I’ve noticed that it is possible to be very, very humble in some ways, and yet still prone to this kind of arrogance. We may be humble before the will of God, or humble before people whom we consider more knowledgeable and skilled than we are, or humble about our hopes, dreams and aspirations. We may feel that we are not very important; we may feel that we are only here to give and to serve. But can we listen beyond what we already know?
Now that I have become sensitized to this issue, I am noticing it everywhere. So many of us who do not consider ourselves arrogant are, in fact, unaware of the potentially infinite nature of being right.
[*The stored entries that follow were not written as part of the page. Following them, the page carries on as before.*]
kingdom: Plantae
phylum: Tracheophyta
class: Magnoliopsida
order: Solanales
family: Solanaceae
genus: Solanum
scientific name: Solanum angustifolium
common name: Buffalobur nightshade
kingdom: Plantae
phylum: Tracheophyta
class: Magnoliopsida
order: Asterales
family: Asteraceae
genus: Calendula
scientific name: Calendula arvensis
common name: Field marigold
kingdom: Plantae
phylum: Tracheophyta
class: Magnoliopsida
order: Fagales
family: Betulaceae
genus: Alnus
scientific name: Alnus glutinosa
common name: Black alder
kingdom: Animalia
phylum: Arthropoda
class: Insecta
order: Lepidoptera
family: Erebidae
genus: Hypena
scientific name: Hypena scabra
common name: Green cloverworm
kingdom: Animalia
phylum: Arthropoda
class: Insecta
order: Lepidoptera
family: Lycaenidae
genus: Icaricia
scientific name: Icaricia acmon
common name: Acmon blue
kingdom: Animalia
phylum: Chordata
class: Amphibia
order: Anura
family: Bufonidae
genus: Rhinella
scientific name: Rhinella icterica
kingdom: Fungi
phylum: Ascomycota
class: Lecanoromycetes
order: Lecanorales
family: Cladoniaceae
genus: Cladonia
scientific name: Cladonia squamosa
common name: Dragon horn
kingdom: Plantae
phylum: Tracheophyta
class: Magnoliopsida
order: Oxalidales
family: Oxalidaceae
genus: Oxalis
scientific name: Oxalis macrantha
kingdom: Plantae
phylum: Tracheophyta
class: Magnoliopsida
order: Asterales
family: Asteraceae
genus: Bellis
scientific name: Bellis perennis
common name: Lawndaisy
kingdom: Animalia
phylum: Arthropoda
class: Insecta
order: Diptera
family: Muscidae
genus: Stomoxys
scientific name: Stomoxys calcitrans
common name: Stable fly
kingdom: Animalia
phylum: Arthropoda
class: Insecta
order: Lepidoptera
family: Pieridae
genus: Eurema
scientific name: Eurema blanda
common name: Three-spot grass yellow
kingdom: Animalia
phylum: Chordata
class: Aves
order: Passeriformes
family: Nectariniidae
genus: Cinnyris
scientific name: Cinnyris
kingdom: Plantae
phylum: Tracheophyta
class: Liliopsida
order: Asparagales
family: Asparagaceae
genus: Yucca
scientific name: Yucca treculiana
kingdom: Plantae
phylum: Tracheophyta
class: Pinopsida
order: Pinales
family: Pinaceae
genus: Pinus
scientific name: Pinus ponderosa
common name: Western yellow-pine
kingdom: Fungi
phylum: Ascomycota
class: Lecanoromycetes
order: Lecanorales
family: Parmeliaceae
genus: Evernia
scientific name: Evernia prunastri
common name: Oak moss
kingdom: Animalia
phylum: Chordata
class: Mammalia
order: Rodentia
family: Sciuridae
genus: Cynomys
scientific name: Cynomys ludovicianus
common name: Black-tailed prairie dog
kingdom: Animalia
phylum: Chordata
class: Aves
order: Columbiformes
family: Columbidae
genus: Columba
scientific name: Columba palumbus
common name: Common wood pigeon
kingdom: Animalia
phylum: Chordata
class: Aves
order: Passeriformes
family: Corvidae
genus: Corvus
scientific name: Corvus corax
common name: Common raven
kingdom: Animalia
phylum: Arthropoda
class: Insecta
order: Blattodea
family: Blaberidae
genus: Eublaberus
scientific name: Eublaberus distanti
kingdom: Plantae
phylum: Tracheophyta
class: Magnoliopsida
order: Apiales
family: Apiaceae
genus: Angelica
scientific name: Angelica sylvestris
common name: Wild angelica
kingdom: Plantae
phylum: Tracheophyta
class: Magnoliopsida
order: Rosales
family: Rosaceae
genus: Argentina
We recognize clearly when we are right, as though it were an exclusive state, instead of a small raft in a larger ocean.
Given the natural diversity of perception, given how richly different backgrounds and experience can inform perspective, it is small wonder that there is more than one way to be right about so many things!
In the Sufi path that I follow, it is said that even among prophets, let alone ordinary people, different secrets are given to different hearts. Even someone who has been given tremendous knowledge and insight must listen in order to know the truths and realities that have been made plain to other hearts.
Many of us are incredibly insightful, incredibly tapped in, and incredibly perceptive. How do we guard against the early stages of arrogance creeping into our certainty? When we are, in fact, utterly clear about what we are seeing and understanding, will we remember that others may also have clear knowledge that does not threaten, but actually expands our own?
I propose that we start being very, very friendly about this—I propose that we start letting each other know, with a loving smile, that “The problem is you’re right!” I am already smiling, hand on my heart, as I imagine others saying this to me.